The iPhone 5 that Apple introduced last week with only incremental changes seemed to signal that the industry had entered an era of technological bunny hops.

Faster chips, bigger screens and speedier wireless Internet connections are among the refinements smartphone users can count on year after year in new models, most of them in familiar rectangular packages. They are improvements, to be sure, but they lack the breathtaking impact the first iPhone had, with its pioneering fusion of software and touch screens.

"Since then, it has been kind of incremental," said Chetan Sharma, an independent mobile analyst. "It does not feel like there is a big shift."

But big innovations in smartphones are not a thing of the past. Incremental improvements can add up over a span of years, providing the computing horsepower to enable big advances in software. Breakthroughs in smartphone materials, software and even batteries could lead to substantial changes in the way phones look and function in the years ahead.

One of Apple's most intriguing recent efforts to redefine the iPhone is Siri, the voice-activated virtual assistant that it introduced in October with the iPhone 4S. The feature has the potential to change the way consumers retrieve information on their iPhones, enabling them to find information on the Web with natural voice commands and to perform other tasks. The product, though, has been criticized for its inaccuracies.
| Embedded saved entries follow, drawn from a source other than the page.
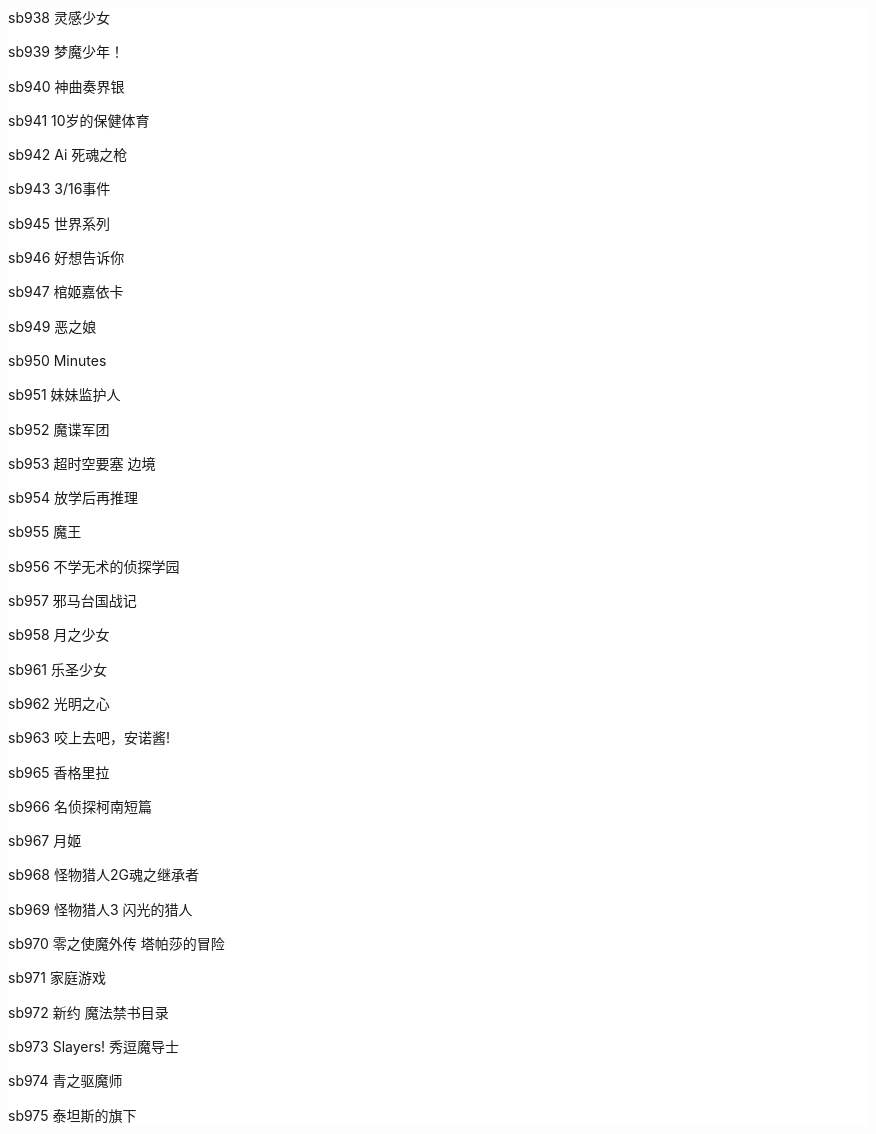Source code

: sb938  灵感少女

sb939  梦魔少年！

sb940  神曲奏界银

sb941  10岁的保健体育

sb942  Ai 死魂之枪

sb943  3/16事件

sb945  世界系列

sb946  好想告诉你

sb947  棺姬嘉依卡

sb949  恶之娘

sb950  Minutes

sb951  妹妹监护人

sb952  魔谍军团

sb953  超时空要塞 边境

sb954  放学后再推理

sb955  魔王

sb956  不学无术的侦探学园

sb957  邪马台国战记

sb958  月之少女

sb961  乐圣少女

sb962  光明之心

sb963  咬上去吧，安诺酱!

sb965  香格里拉

sb966  名侦探柯南短篇

sb967  月姬

sb968  怪物猎人2G魂之继承者

sb969  怪物猎人3 闪光的猎人

sb970  零之使魔外传 塔帕莎的冒险

sb971  家庭游戏

sb972  新约 魔法禁书目录

sb973  Slayers! 秀逗魔导士

sb974  青之驱魔师

sb975  泰坦斯的旗下
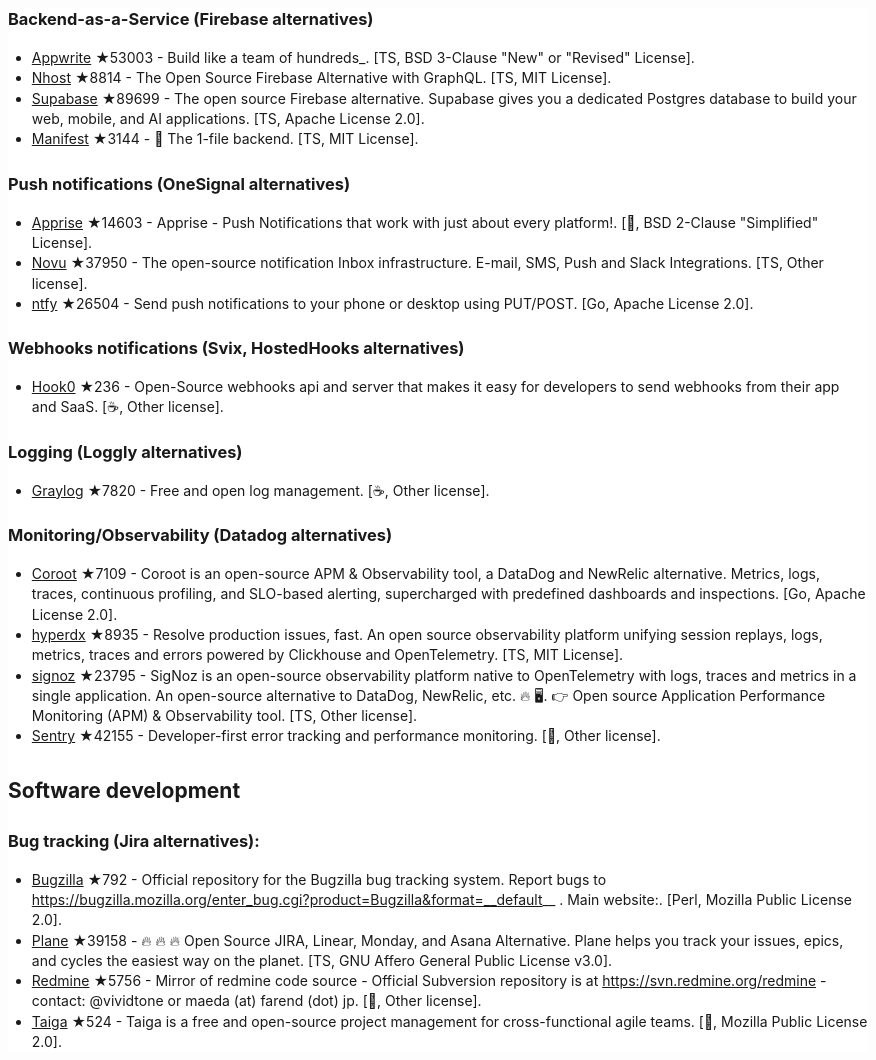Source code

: ### Backend-as-a-Service (Firebase alternatives)

- [Appwrite](https://github.com/appwrite/appwrite) ★53003 - Build like a team of hundreds_. [TS, BSD 3-Clause "New" or "Revised" License].
- [Nhost](https://github.com/nhost/nhost) ★8814 - The Open Source Firebase Alternative with GraphQL. [TS, MIT License].
- [Supabase](https://github.com/supabase/supabase) ★89699 - The open source Firebase alternative. Supabase gives you a dedicated Postgres database to build your web, mobile, and AI applications. [TS, Apache License 2.0].
- [Manifest](https://github.com/mnfst/manifest) ★3144 - 🦚 The 1-file backend. [TS, MIT License].

### Push notifications (OneSignal alternatives)

- [Apprise](https://github.com/caronc/apprise) ★14603 - Apprise - Push Notifications that work with just about every platform!. [🐍, BSD 2-Clause "Simplified" License].
- [Novu](https://github.com/novuhq/novu) ★37950 - The open-source notification Inbox infrastructure. E-mail, SMS, Push and Slack Integrations. [TS, Other license].
- [ntfy](https://github.com/binwiederhier/ntfy) ★26504 - Send push notifications to your phone or desktop using PUT/POST. [Go, Apache License 2.0].

### Webhooks notifications (Svix, HostedHooks alternatives)

- [Hook0](https://www.hook0.com/) ★236 - Open-Source webhooks api and server that makes it easy for developers to send webhooks from their app and SaaS. [☕️, Other license].

### Logging (Loggly alternatives)

- [Graylog](https://github.com/Graylog2/graylog2-server) ★7820 - Free and open log management. [☕️, Other license].


### Monitoring/Observability (Datadog alternatives)

- [Coroot](https://github.com/coroot/coroot) ★7109 - Coroot is an open-source APM & Observability tool, a DataDog and NewRelic alternative. Metrics, logs, traces, continuous profiling, and SLO-based alerting, supercharged with predefined dashboards and inspections. [Go, Apache License 2.0].
- [hyperdx](https://github.com/hyperdxio/hyperdx) ★8935 - Resolve production issues, fast. An open source observability platform unifying session replays, logs, metrics, traces and errors powered by Clickhouse and OpenTelemetry. [TS, MIT License].
- [signoz](https://github.com/signoz/signoz) ★23795 - SigNoz is an open-source observability platform native to OpenTelemetry with logs, traces and metrics in a single application. An open-source alternative to DataDog, NewRelic, etc. 🔥 🖥.   👉  Open source Application Performance Monitoring (APM) & Observability tool. [TS, Other license].
- [Sentry](https://github.com/getsentry/sentry) ★42155 - Developer-first error tracking and performance monitoring. [🐍, Other license].

## Software development

### Bug tracking (Jira alternatives):

- [Bugzilla](https://github.com/bugzilla/bugzilla) ★792 - Official repository for the Bugzilla bug tracking system. Report bugs to https://bugzilla.mozilla.org/enter_bug.cgi?product=Bugzilla&format=__default__ . Main website:. [Perl, Mozilla Public License 2.0].
- [Plane](https://github.com/makeplane/plane) ★39158 - 🔥 🔥 🔥 Open Source JIRA, Linear, Monday, and Asana Alternative. Plane helps you track your issues, epics, and cycles the easiest way on the planet. [TS, GNU Affero General Public License v3.0].
- [Redmine](https://github.com/redmine/redmine) ★5756 - Mirror of redmine code source - Official Subversion repository is at https://svn.redmine.org/redmine - contact: @vividtone or maeda (at) farend (dot) jp. [💎, Other license].
- [Taiga](https://github.com/taigaio/taiga) ★524 - Taiga is a free and open-source project management for cross-functional agile teams. [🐍, Mozilla Public License 2.0].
As Apple continues to improve Siri, Google, the maker of the Android phone operating system, improves on its voice search products. Google and some of its mobile phone partners have also moved toward replacing the credit card with the smartphone, using a technology called near-field communications that lets people make payments wirelessly at cash registers.

That system has been slow to take off because most merchants do not yet support it. Apple is taking a more cautious approach to new mobile payment systems, offering a feature in its new iPhone software called Passbook for storing electronic versions of store payment, gift and loyalty cards.

Technology analysts say smartphones could again see big changes akin to the one Apple introduced in 2007. Wearable computers are a source of fascination at many Silicon Valley companies, especially Google. The company has put tremendous effort behind Project Glass, eyeglasslike frames that can display texts, e-mails and other information from a smartphone on a miniature screen in front of the wearer's eye.

Google has said that it plans to release a version of the technology for developers that would cost $1,500 in the first half of next year and a consumer version sometime after that.

Although it could take years of work before the technology reaches mass market prices, researchers and some intrepid technology companies said that they believed wearable computers could be important in unlocking a new category of applications called "augmented reality." Virtual objects and information could be overlaid on the real world.